◆ **Problem statement**: Please restate exactly the lines from the one holding "roll_deg: -1.9" to the end of the material, including both ends and excluding every picture.

◆ **Provided entries**:
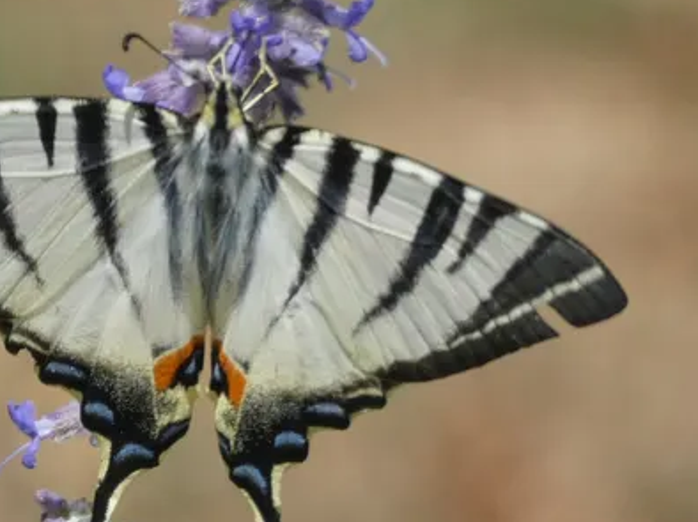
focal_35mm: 1044
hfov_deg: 1.9
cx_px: 225
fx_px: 21038
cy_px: 327
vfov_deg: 1.4
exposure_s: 1/125
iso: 80
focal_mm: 115
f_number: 5.6
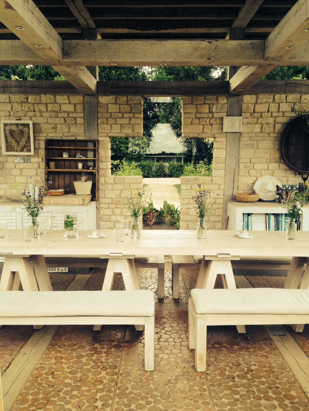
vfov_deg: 55.4
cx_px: 154
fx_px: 393
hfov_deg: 42.9
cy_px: 206
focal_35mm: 33
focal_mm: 4.12
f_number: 2.4
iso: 50
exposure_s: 1/148
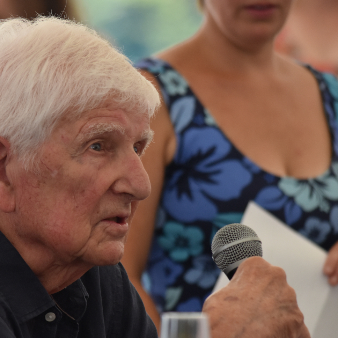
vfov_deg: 3.7
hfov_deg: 3.7
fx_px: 5236
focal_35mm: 474
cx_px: 122
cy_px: 179
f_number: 5
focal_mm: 200
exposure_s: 1/320
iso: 800
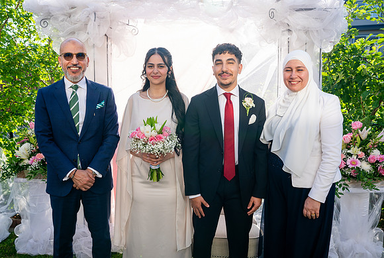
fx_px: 329
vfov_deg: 42.7
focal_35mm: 31
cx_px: 175
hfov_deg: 60.4
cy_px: 138
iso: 200
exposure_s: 1/640
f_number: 3.5
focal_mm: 28
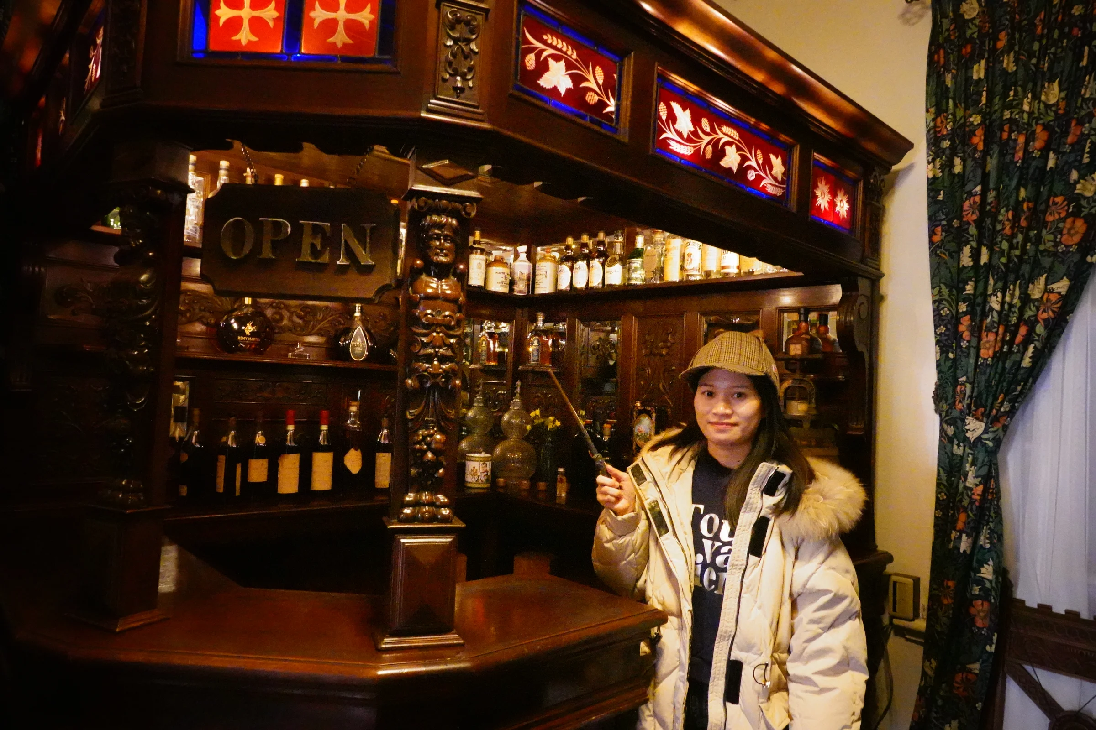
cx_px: 548
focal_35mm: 24
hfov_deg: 73.7
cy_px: 365
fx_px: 731
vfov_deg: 53.1
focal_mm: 9
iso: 5000
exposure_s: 1/40
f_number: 5
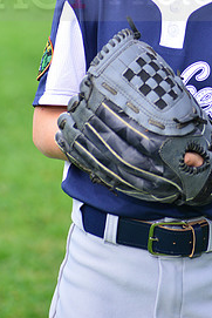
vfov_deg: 5.2
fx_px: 3493
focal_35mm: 396
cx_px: 194
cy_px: -16
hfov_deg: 3.5
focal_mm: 185
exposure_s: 1/200
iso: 320
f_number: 5.6
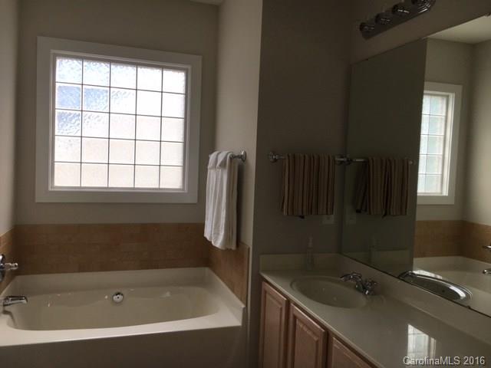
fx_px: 411
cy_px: 184
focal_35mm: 29
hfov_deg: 61.7
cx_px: 246
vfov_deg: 48.2
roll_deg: -1.9
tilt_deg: -4.0
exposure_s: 1/120
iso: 32
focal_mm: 4.15
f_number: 2.2
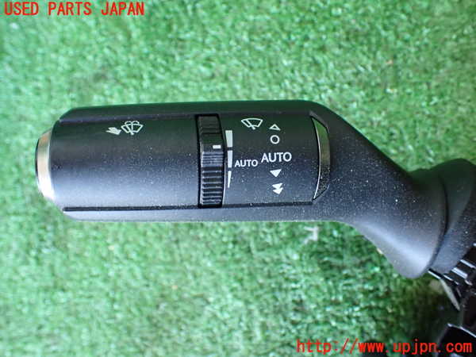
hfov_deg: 60.0
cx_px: 238
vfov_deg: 46.8
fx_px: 413
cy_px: 178
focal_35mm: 30
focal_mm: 5.4
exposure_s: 1/60
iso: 800
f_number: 2.3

◆ **Reply to the exercise**:
roll_deg: -1.9
tilt_deg: -4.0
exposure_s: 1/120
iso: 32
focal_mm: 4.15
f_number: 2.2
hfov_deg: 60.0
cx_px: 238
vfov_deg: 46.8
fx_px: 413
cy_px: 178
focal_35mm: 30
focal_mm: 5.4
exposure_s: 1/60
iso: 800
f_number: 2.3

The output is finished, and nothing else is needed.